La noche del viernes 28 de agosto, el Gobierno de Sonora inició los trabajos de demolición del antiguo edificio que durante más de dos décadas fue sede de la Procuradoria General de Justicia del Estado, inmueble localizado en la esquina de la avenida Rosales y la calle General Álvaro Obregón, en el Centro Histórico de Hermosillo.
Alrededor de las 21:00 horas, maquinaria pesada comenzó la demolición del inmueble, que también era conocido como Edificio Soto. Previamente, trabajadores colocaron señalamientos preventivos y delimitaron el área para garantizar la seguridad de automovilistas y peatones durante los trabajos.
La intervención contempla el cierre temporal de un carril en la avenida Rosales y otro en la calle General Álvaro Obregón. Las autoridades recomiendan a la población salir con anticipación, planear sus recorridos y utilizar vías alternas durante los días que duren los trabajos, especialmente con motivo del regreso a clases previsto para el lunes.
El objetivo del proyecto es aprovechar el terreno para dar continuidad y mayor capacidad a las vialidades que convergen en ese punto del Centro de Hermosillo, con la intención de agilizar el tránsito y mejorar la distribución vehicular en beneficio de miles de sonorenses que transitan a diario por esa zona.
El gobernador Alfonso Durazo había planteado desde noviembre de 2024 la posibilidad de retirar el inmueble para ampliar el espacio de circulación y favorecer la movilidad urbana en el primer cuadro de la capital sonora.

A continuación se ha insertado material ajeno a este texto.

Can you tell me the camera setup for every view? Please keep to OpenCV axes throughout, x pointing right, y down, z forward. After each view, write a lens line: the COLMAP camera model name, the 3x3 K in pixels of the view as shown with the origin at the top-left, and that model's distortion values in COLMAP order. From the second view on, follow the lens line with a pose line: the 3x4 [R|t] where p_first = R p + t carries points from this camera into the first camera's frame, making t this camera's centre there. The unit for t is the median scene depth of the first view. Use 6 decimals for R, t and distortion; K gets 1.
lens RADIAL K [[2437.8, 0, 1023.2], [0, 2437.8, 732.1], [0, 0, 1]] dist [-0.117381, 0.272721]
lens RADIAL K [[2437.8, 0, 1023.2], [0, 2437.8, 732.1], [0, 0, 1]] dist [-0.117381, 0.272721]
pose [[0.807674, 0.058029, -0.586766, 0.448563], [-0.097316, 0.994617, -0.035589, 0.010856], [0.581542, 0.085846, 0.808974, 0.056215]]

De acuerdo con el cronista municipal Ignacio Lagarda Lagarda, la adecuación permitiría continuar uno de los carriles del sector hacia la Plaza Hidalgo, mejorando la conectividad de la zona.
El espacio restante tras la demolición podría convertirse posteriormente en una pequeña plaza o área pública, aunque las autoridades estatales no han presentado los detalles definitivos de esa etapa. El edificio llevaba varios años desocupado, presentaba daños por vandalismo y sus accesos permanecían sellados con bloques.
En cuanto a su historia, el inmueble fue construido durante la década de 1940 y originalmente albergó las oficinas de Cementos La Campana, empresa vinculada con Ignacio Soto Martínez, quien fue gobernador de Sonora entre 1949 y 1955. Después del cierre de la cementera, los herederos del exmandatario vendieron la propiedad al Gobierno de Sonora durante la administración de Samuel Ocaña García, entre 1979 y 1985.
Posteriormente, diferentes oficinas estatales ocuparon el espacio y durante más de 20 años funcionó como sede principal de la Procuradoria General de Justicia del Estado. El edificio dejó de utilizarse cuando fueron inauguradas las nuevas instalaciones de la institución durante el gobierno de Armando López Nogales, entre 1997 y 2003. Actualmente, la dependencia opera como Fiscalía General de Justicia del Estado de Sonora.
El cronista municipal señaló que, aunque el inmueble fue levantado hace más de ocho décadas, no posee un valor histórico, artístico o arquitectónico relevante, por lo que su derribo no representa una pérdida para el patrimonio cultural de Hermosillo. Esta situación es distinta a la del antiguo edificio del Banco de México, localizado en el mismo sector y considerado de importancia arquitectónica.
La Secretaría de Infraestructura y Desarrollo Urbano de Sonora será la dependencia encargada de supervisar los trabajos de demolición y coordinar las acciones necesarias para minimizar el impacto en la movilidad de la zona durante las próximas semanas.
Con información de Diario del Yaqui.